A Highly Accurate, Economical 39 GHz Beamforming Transceiver for 5G Communications

A team of over 20 scientists at Tokyo Tech and NEC Corporation has effectively demonstrated a 39 GHz transceiver that could be employed in the next wave of 5G wireless equipment including tablets, smartphones, base stations, and Internet-of-Things (IoT) applications.

Although study groups including the present team have so far largely concentrated on developing 28 GHz systems, 39 GHz will be another crucial frequency band for realizing 5G in several regions of the world.

The new transceiver is based on a 64-element (4x16) phased-array design. Its integrated gain phase calibration means that it can enhance beamforming accuracy, and thereby decrease unwanted radiation and improve signal strength.

Fabricated in a typical 65-nanometer CMOS process, the transceiver's economical silicon-based components make it suitable for large-scale production — a main consideration for speedy deployment of 5G technologies.

The scientists demonstrated that the integrated calibration has a very low root-mean-square (RMS) phase error of 0.08°. This figure is an order of magnitude lower than earlier comparable results. While transceivers built to date usually suffer from high gain variation of over 1 dB, the new model has a maximum gain variation of only 0.04 dB over the complete 360° tuning range.

We were surprised to achieve such a low gain variation when actually using the calibration based on our local-oscillator (LO) phase-shifting approach.

Kenichi Okada, Project Leader, Tokyo Tech

Furthermore, the transceiver has the highest equivalent isotropic radiated power (EIRP) of 53 dBm. This is a remarkable indication of the output power of the 64 antennas, the scientists say, especially for cost-effective CMOS implementation.

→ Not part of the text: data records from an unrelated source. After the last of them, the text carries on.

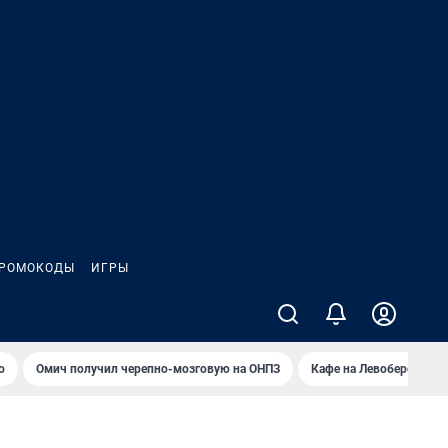
РОМОКОДЫ
ИГРЫ
о
Омич получил черепно-мозговую на ОНПЗ
Кафе на Левобережье в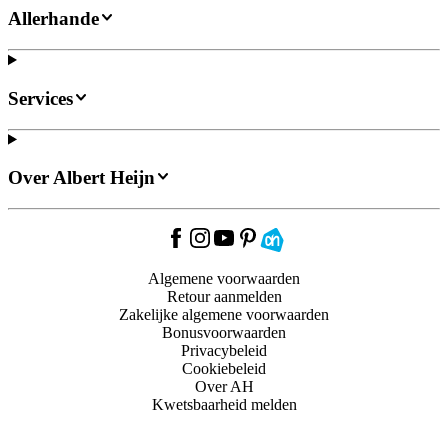
Allerhande
Services
Over Albert Heijn
Algemene voorwaarden
Retour aanmelden
Zakelijke algemene voorwaarden
Bonusvoorwaarden
Privacybeleid
Cookiebeleid
Over AH
Kwetsbaarheid melden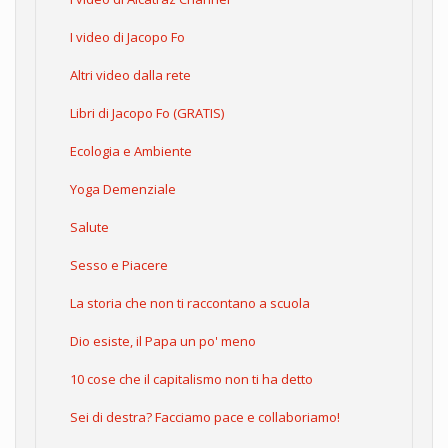
I video di Jacopo Fo
Altri video dalla rete
Libri di Jacopo Fo (GRATIS)
Ecologia e Ambiente
Yoga Demenziale
Salute
Sesso e Piacere
La storia che non ti raccontano a scuola
Dio esiste, il Papa un po' meno
10 cose che il capitalismo non ti ha detto
Sei di destra? Facciamo pace e collaboriamo!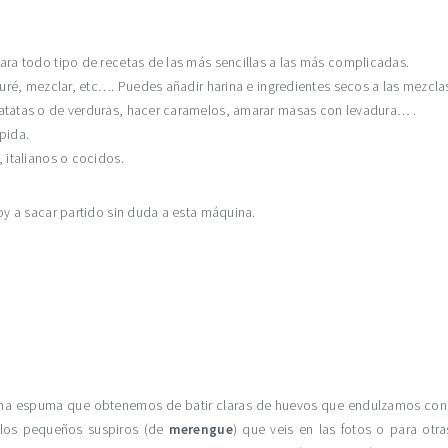
ara todo tipo de recetas de las más sencillas a las más complicadas.
uré, mezclar, etc…. Puedes añadir harina e ingredientes secos a las mezclas
atatas o de verduras, hacer caramelos, amarar masas con levadura… .
pida.
 italianos o cocidos.
y a sacar partido sin duda a esta máquina.
a espuma que obtenemos de batir claras de huevos que endulzamos con az
 los pequeños suspiros (de
merengue
) que veis en las fotos o para ot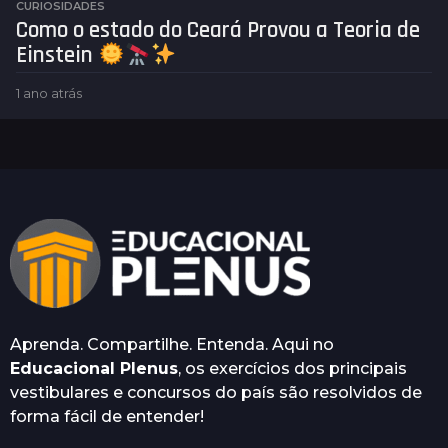
CURIOSIDADES
Como o estado do Ceará Provou a Teoria de
Einstein
1 ano atrás
1
a
n
o
a
t
r
á
s
Aprenda. Compartilhe. Entenda. Aqui no
Educacional Plenus
, os exercícios dos principais
vestibulares e concursos do país são resolvidos de
forma fácil de entender!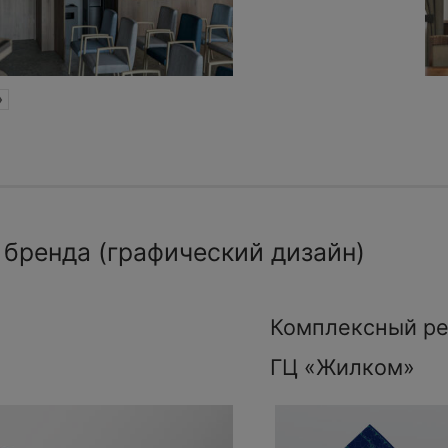
»
 бренда (графический дизайн)
Комплексный ре
ГЦ «Жилком»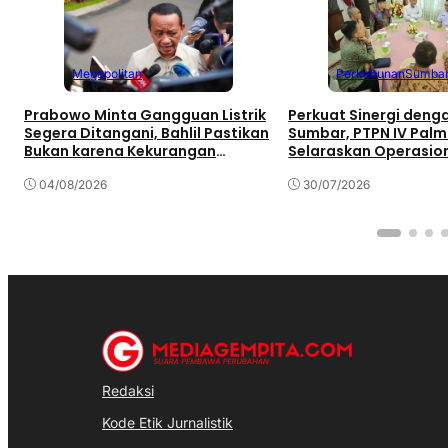
Megapolitan
Perkebunan
Sumba
Prabowo Minta Gangguan Listrik
Perkuat Sinergi den
Segera Ditangani, Bahlil Pastikan
Sumbar, PTPN IV Pal
Bukan karena Kekurangan
Selaraskan Operasio
Pasokan
Pembangunan Daera
04/08/2026
30/07/2026
Redaksi
Kode Etik Jurnalistik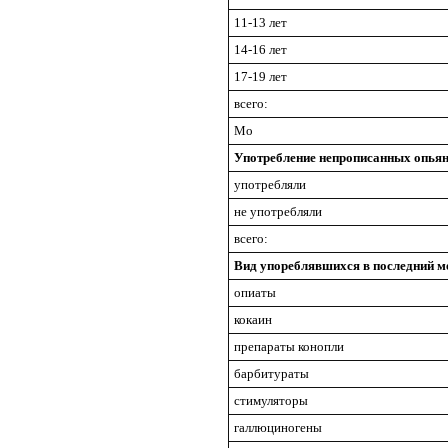
11-13 лет
14-16 лет
17-19 лет
всего:
Мо
Употребление непрописанных опьян
употребляли
не употребляли
всего:
Вид упореблявшихся в последний 
опиаты
кокаин
препараты конопли
барбитураты
стимуляторы
галлюциногены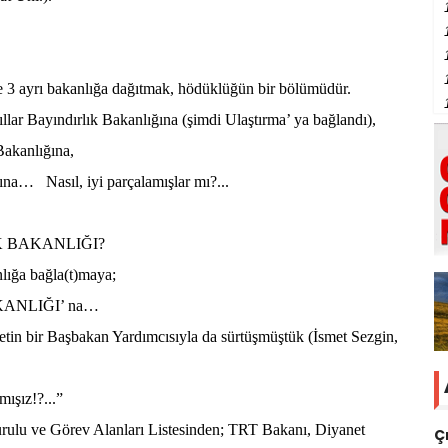
e 3 ayrı bakanlığa dağıtmak, hödüklüğün bir bölümüdür.
llar Bayındırlık Bakanlığına (şimdi Ulaştırma’ ya bağlandı),
akanlığına,
ğına…
Nasıl, iyi parçalamışlar mı?...
K BAKANLIĞI?
nlığa bağla(t)maya;
ANLIĞI’ na…
metin bir Başbakan Yardımcısıyla da sürtüşmüştük (İsmet Sezgin,
ışız!?...”
rulu ve Görev Alanları Listesinden; TRT Bakanı, Diyanet
Ç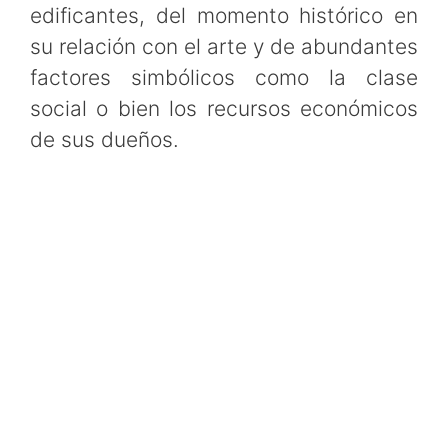
edificantes, del momento histórico en
su relación con el arte y de abundantes
factores simbólicos como la clase
social o bien los recursos económicos
de sus dueños.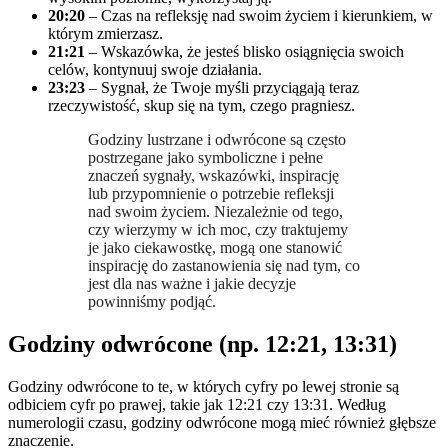
20:20
– Czas na refleksję nad swoim życiem i kierunkiem, w
którym zmierzasz.
21:21
– Wskazówka, że jesteś blisko osiągnięcia swoich
celów, kontynuuj swoje działania.
23:23
– Sygnał, że Twoje myśli przyciągają teraz
rzeczywistość, skup się na tym, czego pragniesz.
Godziny lustrzane i odwrócone są często
postrzegane jako symboliczne i pełne
znaczeń sygnały, wskazówki, inspirację
lub przypomnienie o potrzebie refleksji
nad swoim życiem. Niezależnie od tego,
czy wierzymy w ich moc, czy traktujemy
je jako ciekawostkę, mogą one stanowić
inspirację do zastanowienia się nad tym, co
jest dla nas ważne i jakie decyzje
powinniśmy podjąć.
Godziny odwrócone (np. 12:21, 13:31)
Godziny odwrócone to te, w których cyfry po lewej stronie są
odbiciem cyfr po prawej, takie jak 12:21 czy 13:31. Według
numerologii czasu, godziny odwrócone mogą mieć również głębsze
znaczenie.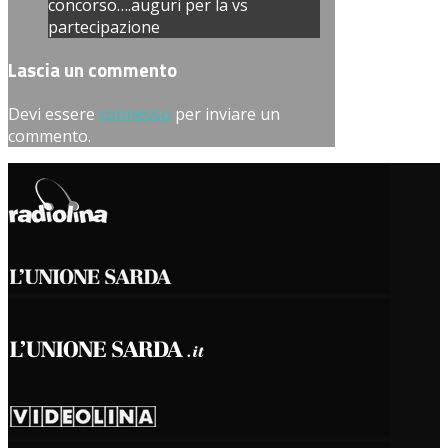
concorso….auguri per la vs
partecipazione
Lascia un commento
Devi essere
connesso
per inviare un
commento.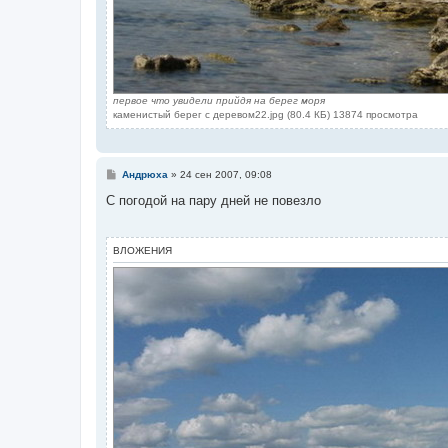
первое что увидели прийдя на берег моря
каменистый берег с деревом22.jpg (80.4 КБ) 13874 просмотра
С
Андрюха
»
24 сен 2007, 09:08
о
о
С погодой на пару дней не повезло
б
щ
е
н
ВЛОЖЕНИЯ
и
е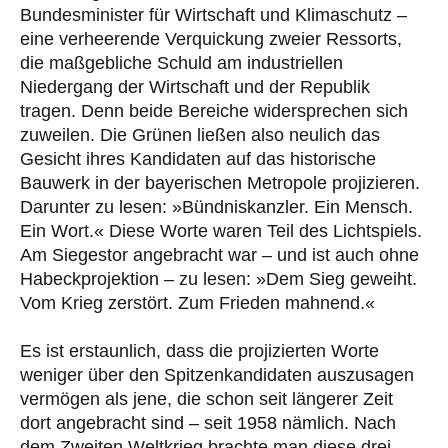
Bundesminister für Wirtschaft und Klimaschutz –
eine verheerende Verquickung zweier Ressorts,
die maßgebliche Schuld am industriellen
Niedergang der Wirtschaft und der Republik
tragen. Denn beide Bereiche widersprechen sich
zuweilen. Die Grünen ließen also neulich das
Gesicht ihres Kandidaten auf das historische
Bauwerk in der bayerischen Metropole projizieren.
Darunter zu lesen: »Bündniskanzler. Ein Mensch.
Ein Wort.« Diese Worte waren Teil des Lichtspiels.
Am Siegestor angebracht war – und ist auch ohne
Habeckprojektion – zu lesen: »Dem Sieg geweiht.
Vom Krieg zerstört. Zum Frieden mahnend.«
Es ist erstaunlich, dass die projizierten Worte
weniger über den Spitzenkandidaten auszusagen
vermögen als jene, die schon seit längerer Zeit
dort angebracht sind – seit 1958 nämlich. Nach
dem Zweiten Weltkrieg brachte man diese drei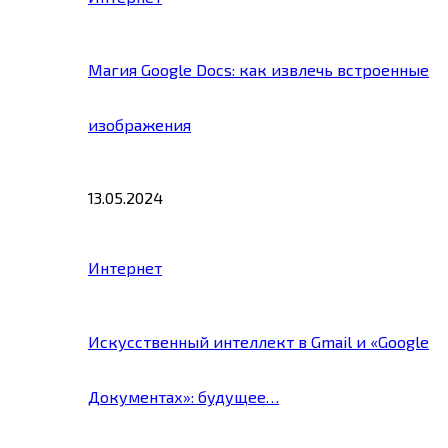
Магия Google Docs: как извлечь встроенные
изображения
13.05.2024
Интернет
Искусственный интеллект в Gmail и «Google
Документах»: будущее…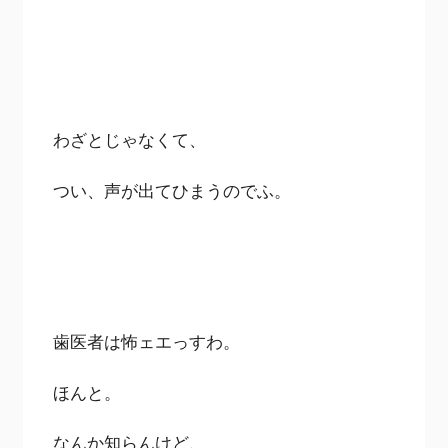
わざとじゃなくて、
つい、声が出てひまうのでふ。
歯医者は怖ェエっすわ。
ほんと。
なんか知らんけど、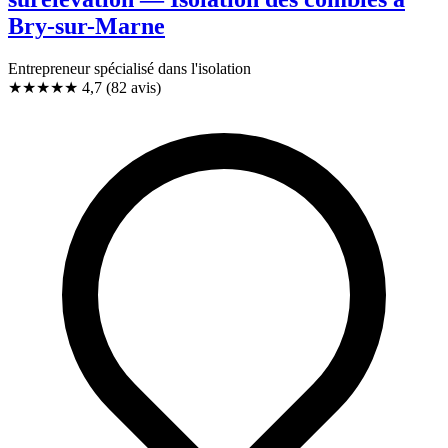
Bry-sur-Marne
Entrepreneur spécialisé dans l'isolation
★★★★★
4,7
(82 avis)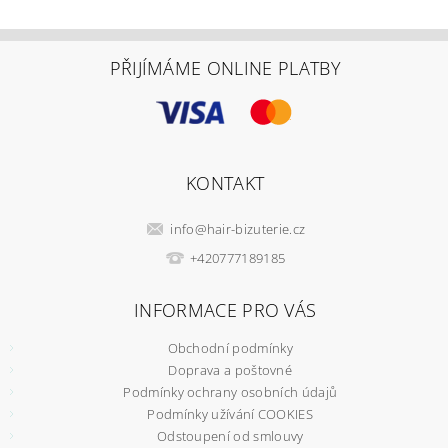
PŘIJÍMÁME ONLINE PLATBY
KONTAKT
info
@
hair-bizuterie.cz
+420777189185
INFORMACE PRO VÁS
Obchodní podmínky
Doprava a poštovné
Podmínky ochrany osobních údajů
Podmínky užívání COOKIES
Odstoupení od smlouvy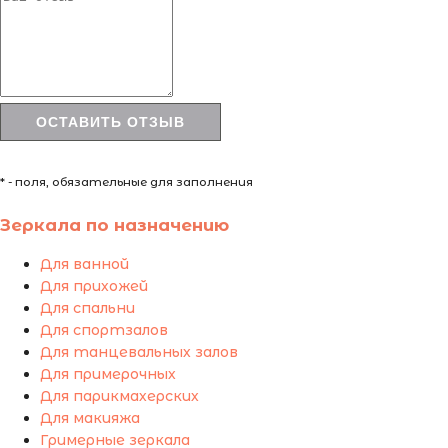
* - поля, обязательные для заполнения
Зеркала по назначению
Для ванной
Для прихожей
Для спальни
Для спортзалов
Для танцевальных залов
Для примерочных
Для парикмахерских
Для макияжа
Гримерные зеркала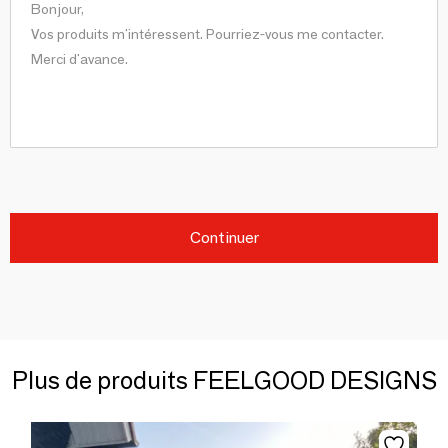
Continuer
Plus de produits FEELGOOD DESIGNS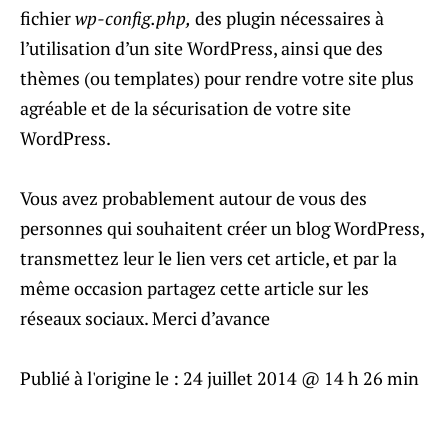
fichier
wp-config.php,
des plugin nécessaires à
l’utilisation d’un site WordPress, ainsi que des
thèmes (ou templates) pour rendre votre site plus
agréable et de la sécurisation de votre site
WordPress.
Vous avez probablement autour de vous des
personnes qui souhaitent créer un blog WordPress,
transmettez leur le lien vers cet article, et par la
même occasion partagez cette article sur les
réseaux sociaux. Merci d’avance
Publié à l'origine le :
24 juillet 2014 @ 14 h 26 min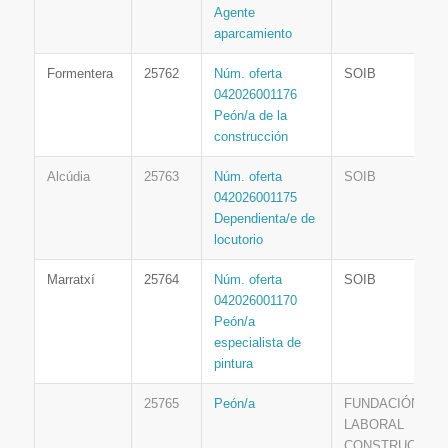
Agente
aparcamiento
Formentera
25762
Núm. oferta
SOIB
042026001176
Peón/a de la
construcción
Alcúdia
25763
Núm. oferta
SOIB
042026001175
Dependienta/e de
locutorio
Marratxí
25764
Núm. oferta
SOIB
042026001170
Peón/a
especialista de
pintura
25765
Peón/a
FUNDACIÓN
LABORAL
CONSTRUCCIÓN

Indoor testing (under anechoic chamber environments), which involved a one-meter, over-the-air measurement, showed that the transceiver aids wireless transmission of a 400 MHz signal with 64QAM.

By increasing the array scale, we can achieve greater communication distance. The challenge will be to develop the transceiver for use in smartphones and base stations for 5G and beyond.

Kenichi Okada, Project Leader, Tokyo Tech

The paper was presented at the 2019 IEEE Radio Frequency Integrated Circuits Symposium (RFIC) outer in Boston, Massachusetts, US, as part of the morning session (Session RTu2E) on June 4^th, 2019. The paper titled "A 39 GHz 64-Element Phased-Array CMOS Transceiver with Built-in Calibration" by Yun Wang et al., received the best student paper award.